Nachdem alle ihre Koffer und Taschen mehr oder weniger ordentlich verstaut hatten, mussten Ron und Hermine ihre Aufgaben als Vertrauensschüler erfüllen; deshalb verschwanden sie aus dem Abteil, versprachen vorher aber noch hoch und heilig, sich zu beeilen ( „Sicher ist nicht viel zu tun, Harry, wir kommen gleich wieder-" )
Harry lächelte ihnen zu, doch in Wahrheit fühlte er sich ein wenig ausgeschlossen, so wie immer, wenn Ron und Hermine ihn alleine ließen.
Gelangweilt schaute er aus dem Fenster, um sich die Zeit zu vertreiben.
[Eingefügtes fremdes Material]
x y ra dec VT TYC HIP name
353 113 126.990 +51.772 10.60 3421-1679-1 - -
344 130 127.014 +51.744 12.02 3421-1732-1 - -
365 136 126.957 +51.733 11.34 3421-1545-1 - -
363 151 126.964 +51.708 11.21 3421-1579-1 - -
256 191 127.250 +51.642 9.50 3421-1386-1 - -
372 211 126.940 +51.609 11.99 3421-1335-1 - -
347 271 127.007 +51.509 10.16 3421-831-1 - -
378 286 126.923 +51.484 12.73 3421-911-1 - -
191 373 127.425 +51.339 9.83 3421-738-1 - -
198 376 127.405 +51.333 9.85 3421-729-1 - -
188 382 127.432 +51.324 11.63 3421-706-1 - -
Die Bäume blühten in ihrer ganzen Pracht, ordentlich bestellte Felder versprachen eine gute Ernte, und am Himmel war nicht einmal das Anzeichen einer Wolke. Alles schien friedlich und ruhig zu sein, doch Harry wusste, bald würde hier vielleicht nicht einmal mehr ein Baumstumpf stehen, wenn Voldemort richtig Fuß fasste...
Plötzlich schreckte Harry aus seiner Trance, denn er meinte etwas glänzend Weißes zwischen den smaragdgrünen Bäumen gesehen zu haben. Konnte das möglich sein ?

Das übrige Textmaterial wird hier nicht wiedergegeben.